Another consideration is internal station capacity: the volume of passengers a station can safely handle from trains operating more frequently. This is why TransLink recently installed new additional escalators reaching the platforms of all three Canada Line stations downtown.
Besides frequency, the other option is to lengthen the trains, but this ability is highly constrained.
The Canada Line’s maximum platform length is 50 metres. Of the 16 stations on this SkyTrain line, a total of six stations — Waterfront, Vancouver City Centre, Yaletown-Roundhouse, Olympic Village, YVR Airport, and Richmond-Brighouse — are already built to the ultimate 50-metre standard.
The remaining 10 stations are only at 40 metres, which is one metre shorter than the length of the two-car trains. The underground stations already have their extra 10 metres concealed behind false walls, while the elevated and at-grade stations can be extended by additional structural decking.
It is unclear whether the future new additional Capstan Station in Richmond will be built to the 40-metre or ultimate 50-metre standard. Construction is expected to begin in about a year from now for an opening in mid-2022.

RECORD SET →
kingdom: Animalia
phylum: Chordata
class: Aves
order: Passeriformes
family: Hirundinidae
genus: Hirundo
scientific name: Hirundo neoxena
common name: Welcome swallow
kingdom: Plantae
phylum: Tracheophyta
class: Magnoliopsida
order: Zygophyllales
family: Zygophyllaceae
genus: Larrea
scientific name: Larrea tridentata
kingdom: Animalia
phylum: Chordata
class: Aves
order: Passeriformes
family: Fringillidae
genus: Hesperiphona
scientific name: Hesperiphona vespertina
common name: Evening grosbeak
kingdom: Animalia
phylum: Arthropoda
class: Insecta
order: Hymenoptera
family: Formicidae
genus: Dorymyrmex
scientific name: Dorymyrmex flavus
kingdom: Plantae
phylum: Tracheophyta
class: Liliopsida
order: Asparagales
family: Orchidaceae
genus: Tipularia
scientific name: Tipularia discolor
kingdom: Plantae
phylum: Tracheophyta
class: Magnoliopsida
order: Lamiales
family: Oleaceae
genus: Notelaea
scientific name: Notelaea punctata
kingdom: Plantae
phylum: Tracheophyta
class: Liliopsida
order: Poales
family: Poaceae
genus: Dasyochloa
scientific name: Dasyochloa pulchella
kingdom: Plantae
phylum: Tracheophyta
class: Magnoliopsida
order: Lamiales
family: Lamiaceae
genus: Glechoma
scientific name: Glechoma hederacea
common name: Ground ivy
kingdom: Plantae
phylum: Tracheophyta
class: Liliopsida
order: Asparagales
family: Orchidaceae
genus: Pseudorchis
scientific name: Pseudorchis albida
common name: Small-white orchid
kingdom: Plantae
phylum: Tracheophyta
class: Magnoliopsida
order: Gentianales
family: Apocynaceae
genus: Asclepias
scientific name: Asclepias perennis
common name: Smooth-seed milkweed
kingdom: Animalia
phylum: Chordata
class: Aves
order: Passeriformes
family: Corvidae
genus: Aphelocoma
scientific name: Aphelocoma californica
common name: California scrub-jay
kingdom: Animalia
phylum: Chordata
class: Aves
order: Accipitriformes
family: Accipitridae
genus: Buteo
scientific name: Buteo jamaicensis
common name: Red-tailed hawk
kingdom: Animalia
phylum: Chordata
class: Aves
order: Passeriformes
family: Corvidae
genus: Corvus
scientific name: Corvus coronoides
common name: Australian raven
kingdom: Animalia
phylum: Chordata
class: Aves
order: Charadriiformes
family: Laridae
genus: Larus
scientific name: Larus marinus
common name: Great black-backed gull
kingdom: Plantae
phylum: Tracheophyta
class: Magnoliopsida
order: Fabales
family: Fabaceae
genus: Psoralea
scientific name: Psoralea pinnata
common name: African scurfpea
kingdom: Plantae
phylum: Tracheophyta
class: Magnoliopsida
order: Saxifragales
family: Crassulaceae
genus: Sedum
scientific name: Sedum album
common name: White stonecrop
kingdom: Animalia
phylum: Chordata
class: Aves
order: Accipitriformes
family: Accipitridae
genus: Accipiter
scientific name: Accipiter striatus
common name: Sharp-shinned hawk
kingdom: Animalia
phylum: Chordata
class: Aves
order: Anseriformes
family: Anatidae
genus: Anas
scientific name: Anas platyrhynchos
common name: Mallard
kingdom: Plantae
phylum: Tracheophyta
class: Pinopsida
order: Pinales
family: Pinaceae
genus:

WHAT TO WORK ON →
(a) Using the Canada Line passage, explain why TransLink recently installed additional escalators at the three downtown Canada Line stations.
(b) Resume the Canada Line passage after its final sentence and continue writing it.

RESPONSES BY TASK →
(a) TransLink installed them because of internal station capacity, meaning the volume of passengers a station can safely handle when trains run more frequently. The new escalators reach the platforms of all three downtown Canada Line stations.

(b)
“The design of the system did design the stations so that they can be expanded relatively easily from an engineering standpoint, so the challenge is we’d have to expand the platforms of each of the stations and put in longer cars. That would have to be a future Mayors’ plan,” continued Desmond.
But the 50-metre standard will only allow for an additional car, bringing the maximum train length to three cars.
Due to guideway geometry (turns, dips, and grading) and the presence of critical infrastructure (such as tunnel ventilation fans just beyond each underground station), extending the platforms any longer than 50 metres would likely require an expensive rebuild of major sections of the system.
When the Canada Line maximizes its frequency and operates exclusively on a fleet of three-car trains, its ultimate capacity should theoretically be able to reach 15,000 pphpd — the same peak hour capacity currently used by the Expo Line, which uses 80-metre platforms and carries an ultimate capacity of 25,000 pphpd.
With that said, TransLink anticipates the arrival of the new fleet, bringing the total number of trains to 32 two-car trains (64 cars), will be sufficient to meet the peak demand “well into this decade.”
“We think in the near term, these additional 12 trains should meet the demand on the system over the next several years,” said Desmond.
But he also acknowledged that the Canada Line’s ridership has consistently exceeded projections, especially from the slew of dense development along Vancouver’s Cambie Corridor and Richmond City Centre’s No. 3 Road Corridor.
“Each time we make projections, we are fortunate that demand tends to exceed those projections,” he said.
“There is going to be a lot more development, and that means a lot more people demanding the service. It is something we and our policymakers need to take a strong look at.”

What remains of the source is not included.